* TASK INSTRUCTIONS: Up to and including the line that holds "right knee: (236, 395)", copy every line of the records below exactly, starting at the first; leave pictures out.

+++ RECORD EXCERPTS +++

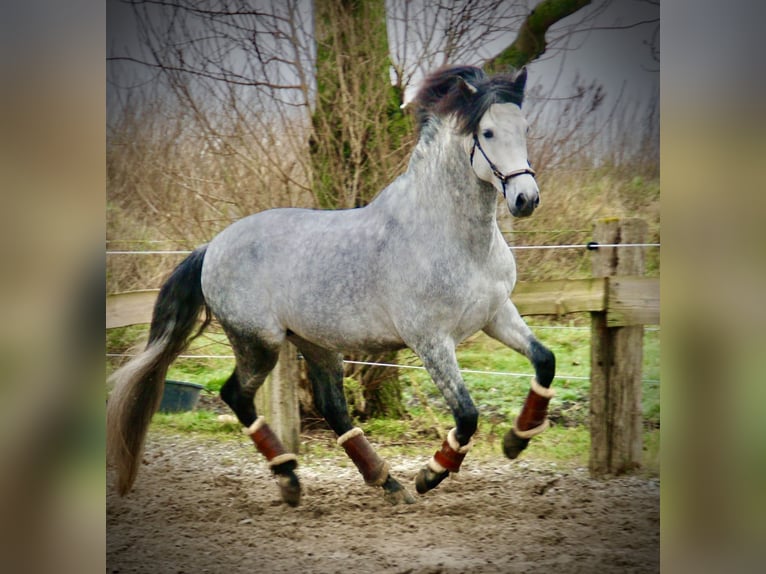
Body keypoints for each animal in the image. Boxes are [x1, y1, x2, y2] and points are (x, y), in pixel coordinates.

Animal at [108, 66, 560, 508]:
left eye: (523, 126)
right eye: (487, 132)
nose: (526, 199)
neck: (455, 238)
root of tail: (212, 248)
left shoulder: (496, 315)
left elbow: (545, 360)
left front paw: (517, 440)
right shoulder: (430, 340)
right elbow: (467, 414)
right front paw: (431, 475)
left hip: (315, 343)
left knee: (331, 407)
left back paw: (384, 482)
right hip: (259, 342)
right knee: (236, 395)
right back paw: (291, 479)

+++

* EXERCISE ANSWER:
Body keypoints for each animal in the image. Boxes are [x1, y1, x2, y2] and points are (x, y), in pixel coordinates.

Animal at [108, 66, 560, 508]:
left eye: (523, 126)
right eye: (487, 132)
nose: (526, 199)
neck: (455, 238)
root of tail: (212, 248)
left shoulder: (496, 315)
left elbow: (545, 360)
left front paw: (517, 440)
right shoulder: (430, 340)
right elbow: (467, 414)
right front paw: (431, 475)
left hip: (315, 343)
left knee: (331, 407)
left back paw: (384, 482)
right hip: (259, 342)
right knee: (236, 395)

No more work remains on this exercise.